Cakewalk have a long history producing DAW software. So with this Sonar 8.5 version you’ll know for sure that you’ll get a well thought quality product that proved itself in the past. Myself I have used Cakewalk in the past several times and I have to admit it worked well for me. In Europe their market share is limited but in the US it’s quite larger mainly due to the fact that guitarists seem to have a sweet spot for Cakewalk for ages. Competition is rather extensive so I’ll be very blunt at times.
Installation takes quite some time since you’ll end up with a whopping 15Gb of new data with the majority being samples and loops. I used that time to read through the paper manual and to me it seemed well written, very helpful and informative.
Starting it up for the first time also means you’ll have to set it up in your personal favor. I do like the way you can set it up and can change pretty much everything. Except for the Synth Rack that is stuck to the bottom of the arranger window. Keep in mind to scan all the VST’s that you’ve installed otherwise the list of plugins and synths are just the ones that got installed with Sonar. The arranger window itself is your typical sequencer window that shows all the different midi and audio tracks. It’s easy to use and the overview is as it should be. In addition you have different views for editing the piano roll, events, step sequencer, staff, loop constructions and lyrics.
The Console view shows all the different tracks, busses, ins and outs and looks like the controller surface of a digital mixer ended up being one of my favorites. Others are the step sequencer and integrated arpeggiator
This is a rather unique concept of enabling users to make arrangements with the use of graphical aid. It shows a grid where you can assemble all the different parts of a song. To me it seems to be a simplified version of arranging in Ableton Live.
Sonar Producer Edition (PE) has quit a long list of effects and synthesizers. It supports both VST and DirectX types which is a plus. The majority of those are from independent developers which either licensed their plugins or got embraced as a Cakewalk developer altogether. The collection itself proves to be good value for money. For me a spoiled end-user that keeps up with all the latest developments I have to admit that the majority of the plugins are very good but not top notch. Still more than good enough for the majority of the professionals out there since they have proved their value in the past.
VX-64 Vocal strip
PX-64 Percussion strip
VC-64 Vintage Channel 1.5
LP-64 EQ linear phase mastering EQ
LP-64 Multiband linear phase multiband limiter/compressor
TL-64 Tube leveler
TS-64 Transient Shaper
Session drummer 3
Guitar Rig 3
Long favorite of mine Z3TA+ still does deliver. So does Session Drummer 3 which is ideal for putting realistic sounding drums together fast. The Truepiano was a bit of a letdown for me since it sounds rather stale even if you want to use it as a rock piano.

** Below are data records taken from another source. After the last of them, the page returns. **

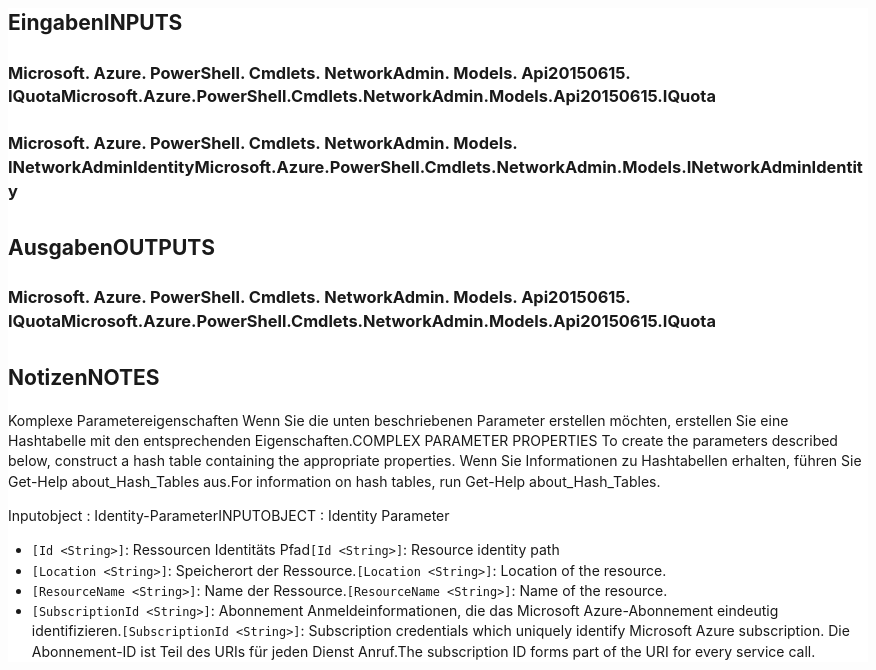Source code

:## <span data-ttu-id="c74ae-155">Eingaben</span><span class="sxs-lookup"><span data-stu-id="c74ae-155">INPUTS</span></span>

### <span data-ttu-id="c74ae-156">Microsoft. Azure. PowerShell. Cmdlets. NetworkAdmin. Models. Api20150615. IQuota</span><span class="sxs-lookup"><span data-stu-id="c74ae-156">Microsoft.Azure.PowerShell.Cmdlets.NetworkAdmin.Models.Api20150615.IQuota</span></span>

### <span data-ttu-id="c74ae-157">Microsoft. Azure. PowerShell. Cmdlets. NetworkAdmin. Models. INetworkAdminIdentity</span><span class="sxs-lookup"><span data-stu-id="c74ae-157">Microsoft.Azure.PowerShell.Cmdlets.NetworkAdmin.Models.INetworkAdminIdentity</span></span>

## <span data-ttu-id="c74ae-158">Ausgaben</span><span class="sxs-lookup"><span data-stu-id="c74ae-158">OUTPUTS</span></span>

### <span data-ttu-id="c74ae-159">Microsoft. Azure. PowerShell. Cmdlets. NetworkAdmin. Models. Api20150615. IQuota</span><span class="sxs-lookup"><span data-stu-id="c74ae-159">Microsoft.Azure.PowerShell.Cmdlets.NetworkAdmin.Models.Api20150615.IQuota</span></span>



## <span data-ttu-id="c74ae-160">Notizen</span><span class="sxs-lookup"><span data-stu-id="c74ae-160">NOTES</span></span>

<span data-ttu-id="c74ae-161">Komplexe Parametereigenschaften Wenn Sie die unten beschriebenen Parameter erstellen möchten, erstellen Sie eine Hashtabelle mit den entsprechenden Eigenschaften.</span><span class="sxs-lookup"><span data-stu-id="c74ae-161">COMPLEX PARAMETER PROPERTIES To create the parameters described below, construct a hash table containing the appropriate properties.</span></span> <span data-ttu-id="c74ae-162">Wenn Sie Informationen zu Hashtabellen erhalten, führen Sie Get-Help about_Hash_Tables aus.</span><span class="sxs-lookup"><span data-stu-id="c74ae-162">For information on hash tables, run Get-Help about_Hash_Tables.</span></span>

<span data-ttu-id="c74ae-163">Inputobject <INetworkAdminIdentity> : Identity-Parameter</span><span class="sxs-lookup"><span data-stu-id="c74ae-163">INPUTOBJECT <INetworkAdminIdentity>: Identity Parameter</span></span>
  - <span data-ttu-id="c74ae-164">`[Id <String>]`: Ressourcen Identitäts Pfad</span><span class="sxs-lookup"><span data-stu-id="c74ae-164">`[Id <String>]`: Resource identity path</span></span>
  - <span data-ttu-id="c74ae-165">`[Location <String>]`: Speicherort der Ressource.</span><span class="sxs-lookup"><span data-stu-id="c74ae-165">`[Location <String>]`: Location of the resource.</span></span>
  - <span data-ttu-id="c74ae-166">`[ResourceName <String>]`: Name der Ressource.</span><span class="sxs-lookup"><span data-stu-id="c74ae-166">`[ResourceName <String>]`: Name of the resource.</span></span>
  - <span data-ttu-id="c74ae-167">`[SubscriptionId <String>]`: Abonnement Anmeldeinformationen, die das Microsoft Azure-Abonnement eindeutig identifizieren.</span><span class="sxs-lookup"><span data-stu-id="c74ae-167">`[SubscriptionId <String>]`: Subscription credentials which uniquely identify Microsoft Azure subscription.</span></span> <span data-ttu-id="c74ae-168">Die Abonnement-ID ist Teil des URIs für jeden Dienst Anruf.</span><span class="sxs-lookup"><span data-stu-id="c74ae-168">The subscription ID forms part of the URI for every service call.</span></span>
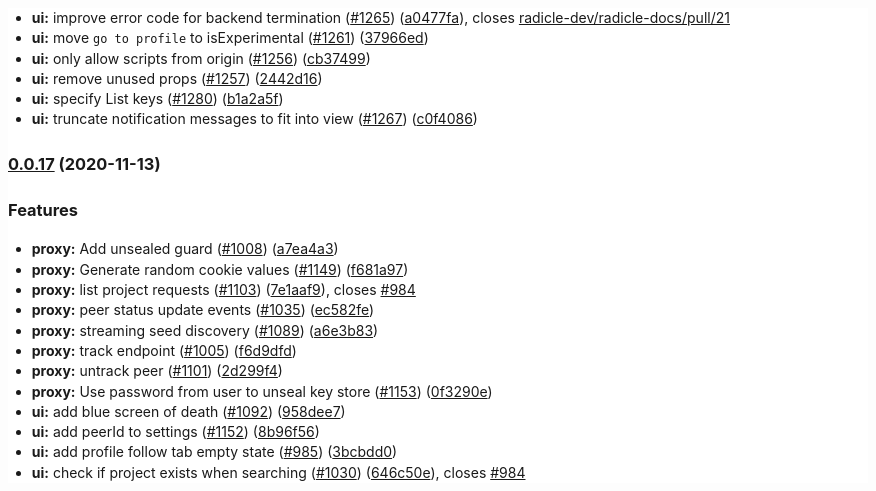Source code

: * **ui:** improve error code for backend termination ([#1265](https://github.com/radicle-dev/radicle-upstream/issues/1265)) ([a0477fa](https://github.com/radicle-dev/radicle-upstream/commit/a0477fa170653095f5c857629fdd849d42908cac)), closes [radicle-dev/radicle-docs/pull/21](https://github.com/radicle-dev/radicle-docs/pull/21#discussion_r522785330)
* **ui:** move `go to profile` to isExperimental ([#1261](https://github.com/radicle-dev/radicle-upstream/issues/1261)) ([37966ed](https://github.com/radicle-dev/radicle-upstream/commit/37966eda899c396e20344c2cdee7fd6e31292754))
* **ui:** only allow scripts from origin ([#1256](https://github.com/radicle-dev/radicle-upstream/issues/1256)) ([cb37499](https://github.com/radicle-dev/radicle-upstream/commit/cb374993fd6897c855e2574f81f8a36a83cdbaab))
* **ui:** remove unused props ([#1257](https://github.com/radicle-dev/radicle-upstream/issues/1257)) ([2442d16](https://github.com/radicle-dev/radicle-upstream/commit/2442d16c16babd6e2c4cf714b9c1b7c4c51b897b))
* **ui:** specify List keys ([#1280](https://github.com/radicle-dev/radicle-upstream/issues/1280)) ([b1a2a5f](https://github.com/radicle-dev/radicle-upstream/commit/b1a2a5f561d4efb4918809ad58375ea1150fc912))
* **ui:** truncate notification messages to fit into view ([#1267](https://github.com/radicle-dev/radicle-upstream/issues/1267)) ([c0f4086](https://github.com/radicle-dev/radicle-upstream/commit/c0f40867324b6671c396fb9348e8076b46c5abae))

### [0.0.17](https://github.com/radicle-dev/radicle-upstream/compare/v0.0.16...v0.0.17) (2020-11-13)


### Features

* **proxy:** Add unsealed guard ([#1008](https://github.com/radicle-dev/radicle-upstream/issues/1008)) ([a7ea4a3](https://github.com/radicle-dev/radicle-upstream/commit/a7ea4a3b9cd4b6de5ba2aa97b859247039c4c489))
* **proxy:** Generate random cookie values ([#1149](https://github.com/radicle-dev/radicle-upstream/issues/1149)) ([f681a97](https://github.com/radicle-dev/radicle-upstream/commit/f681a978be063f2b7178d0974f6db0183ee5f803))
* **proxy:** list project requests ([#1103](https://github.com/radicle-dev/radicle-upstream/issues/1103)) ([7e1aaf9](https://github.com/radicle-dev/radicle-upstream/commit/7e1aaf9ad1101bc4abb8f1d96b3ef7433a8ab2d1)), closes [#984](https://github.com/radicle-dev/radicle-upstream/issues/984)
* **proxy:** peer status update events ([#1035](https://github.com/radicle-dev/radicle-upstream/issues/1035)) ([ec582fe](https://github.com/radicle-dev/radicle-upstream/commit/ec582fef4739915639da1b1ce0a29b87dc98d643))
* **proxy:** streaming seed discovery ([#1089](https://github.com/radicle-dev/radicle-upstream/issues/1089)) ([a6e3b83](https://github.com/radicle-dev/radicle-upstream/commit/a6e3b83a4bf445683f737d82f290b56055e7f386))
* **proxy:** track endpoint ([#1005](https://github.com/radicle-dev/radicle-upstream/issues/1005)) ([f6d9dfd](https://github.com/radicle-dev/radicle-upstream/commit/f6d9dfd830021040f4740be6fa44502e982a823f))
* **proxy:** untrack peer ([#1101](https://github.com/radicle-dev/radicle-upstream/issues/1101)) ([2d299f4](https://github.com/radicle-dev/radicle-upstream/commit/2d299f473533a43b9ac52f76f42eee12b67896e0))
* **proxy:** Use password from user to unseal key store ([#1153](https://github.com/radicle-dev/radicle-upstream/issues/1153)) ([0f3290e](https://github.com/radicle-dev/radicle-upstream/commit/0f3290ead63c6e8643373760e2d161bcd0a85e05))
* **ui:** add blue screen of death ([#1092](https://github.com/radicle-dev/radicle-upstream/issues/1092)) ([958dee7](https://github.com/radicle-dev/radicle-upstream/commit/958dee7b1a865dd133c3c2797bae941be355c350))
* **ui:** add peerId to settings ([#1152](https://github.com/radicle-dev/radicle-upstream/issues/1152)) ([8b96f56](https://github.com/radicle-dev/radicle-upstream/commit/8b96f5693a1ebbbc522221a3062a3ebc6f9018b9))
* **ui:** add profile follow tab empty state ([#985](https://github.com/radicle-dev/radicle-upstream/issues/985)) ([3bcbdd0](https://github.com/radicle-dev/radicle-upstream/commit/3bcbdd0593b9ec71d0e5655ba1bf21c4efe72ba8))
* **ui:** check if project exists when searching ([#1030](https://github.com/radicle-dev/radicle-upstream/issues/1030)) ([646c50e](https://github.com/radicle-dev/radicle-upstream/commit/646c50e220ab717fef83b665b9e0bc8f6f548bd1)), closes [#984](https://github.com/radicle-dev/radicle-upstream/issues/984)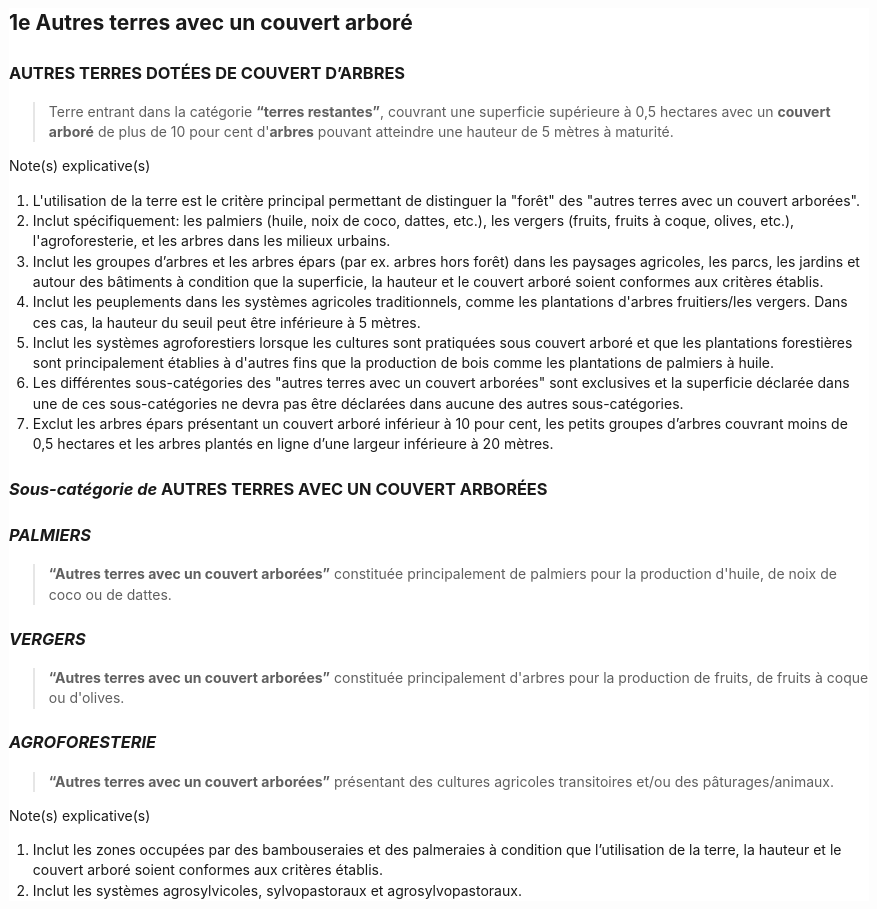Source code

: ## 1e Autres terres avec un couvert arboré 

### AUTRES TERRES DOTÉES DE COUVERT D’ARBRES

> Terre entrant dans la catégorie **“terres restantes”**, couvrant une superficie supérieure à 0,5 hectares avec un **couvert arboré** de plus de 10 pour cent d'**arbres** pouvant atteindre une hauteur de 5 mètres à maturité.

Note(s) explicative(s)

1.	L'utilisation de la terre est le critère principal permettant de distinguer la "forêt" des "autres terres avec un couvert arborées". 
2.	Inclut spécifiquement: les palmiers (huile, noix de coco, dattes, etc.), les vergers (fruits, fruits à coque, olives, etc.), l'agroforesterie, et les arbres dans les milieux urbains.
3.	Inclut les groupes d’arbres et les arbres épars (par ex. arbres hors forêt) dans les paysages agricoles, les parcs, les jardins et autour des bâtiments à condition que la superficie, la hauteur et le couvert arboré soient conformes aux critères établis.
4.	Inclut les peuplements dans les systèmes agricoles traditionnels, comme les plantations d'arbres fruitiers/les vergers. Dans ces cas, la hauteur du seuil peut être inférieure à 5 mètres.
5.	Inclut les systèmes agroforestiers lorsque les cultures sont pratiquées sous couvert arboré et que les plantations forestières sont principalement établies à d'autres fins que la production de bois comme les plantations de palmiers à huile.
6.	Les différentes sous-catégories des "autres terres avec un couvert arborées" sont exclusives et la superficie déclarée dans une de ces sous-catégories ne devra pas être déclarées dans aucune des autres sous-catégories.
7.	Exclut les arbres épars présentant un couvert arboré inférieur à 10 pour cent, les petits groupes d’arbres couvrant moins de 0,5 hectares et les arbres plantés en ligne d’une largeur inférieure à 20 mètres.

### _Sous-catégorie de_ AUTRES TERRES AVEC UN COUVERT ARBORÉES

### _PALMIERS_

> **“Autres terres avec un couvert arborées”** constituée principalement de palmiers pour la production d'huile, de noix de coco ou de dattes.

### _VERGERS_

> **“Autres terres avec un couvert arborées”** constituée principalement d'arbres pour la production de fruits, de fruits à coque ou d'olives.

### _AGROFORESTERIE_

> **“Autres terres avec un couvert arborées”** présentant des cultures agricoles transitoires et/ou des pâturages/animaux.

Note(s) explicative(s)

1.	Inclut les zones occupées par des bambouseraies et des palmeraies à condition que l’utilisation de la terre, la hauteur et le couvert arboré soient conformes aux critères établis.
2.	Inclut les systèmes agrosylvicoles, sylvopastoraux et agrosylvopastoraux.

I’ve made a couple of songs with Sonar and after getting used to the GUI I manage to get working with it and to me it’s a no nonsense easy to use interface. You do have the windows clutter like many other sequencer but the arranger view allows you to keep your eyes on the arrangement. You can use several controller interfaces but the default list is rather limited.
During one song I did notice some tiny timing issues with my NI Maschine plugin which I could get rid off after closing the application and reloading the song. I also got an audio error message loading the VC-64 plugin but the application never did crash on me. So all in all there are some quirks but not many.
Sonar 8.5 PE is a mature sequencer with good value for its money. It seems to be geared towards the guitarists/Rock musicians. It offers a wide variety of plugins that do the job. To dance oriented musicians it does seem to be out trumped by some of its competitors in regards of workflow and ease of use.
The same day we published the 8.5 version review, Cakewalk released a new update of their Sonar software called X1. Available as Producer, studio and Essential. With this new version they seem to have addressed the workflow and GUI issues. Smoother interface and ultimate configuration of your GUI with even multi-monitor support. Drag and drop works together with the new browser so that it’s easier and faster to work with.
Although this should be a huge improvement I’m still wondering if it’s enough to compete with other DAWs since competition is pretty stiff at the moment. It’s up to personal taste as well but for current Sonar owners I’d definitely recommend the upgrade.
The producer version has the ProChannel channel-strip with a 1176 style compressor, 4-band vintage modelled EQ and a tube saturation effect. I think Tube saturation in DAWs will become the new craze in DAWs this year! Be aware that the system requirements got changed as well. Intel Core 2 Duo E8200 2.67 GHz/AMD Phenom Quad Core 9750 2.4 Ghz with 2Gb memory are the minimum requirements.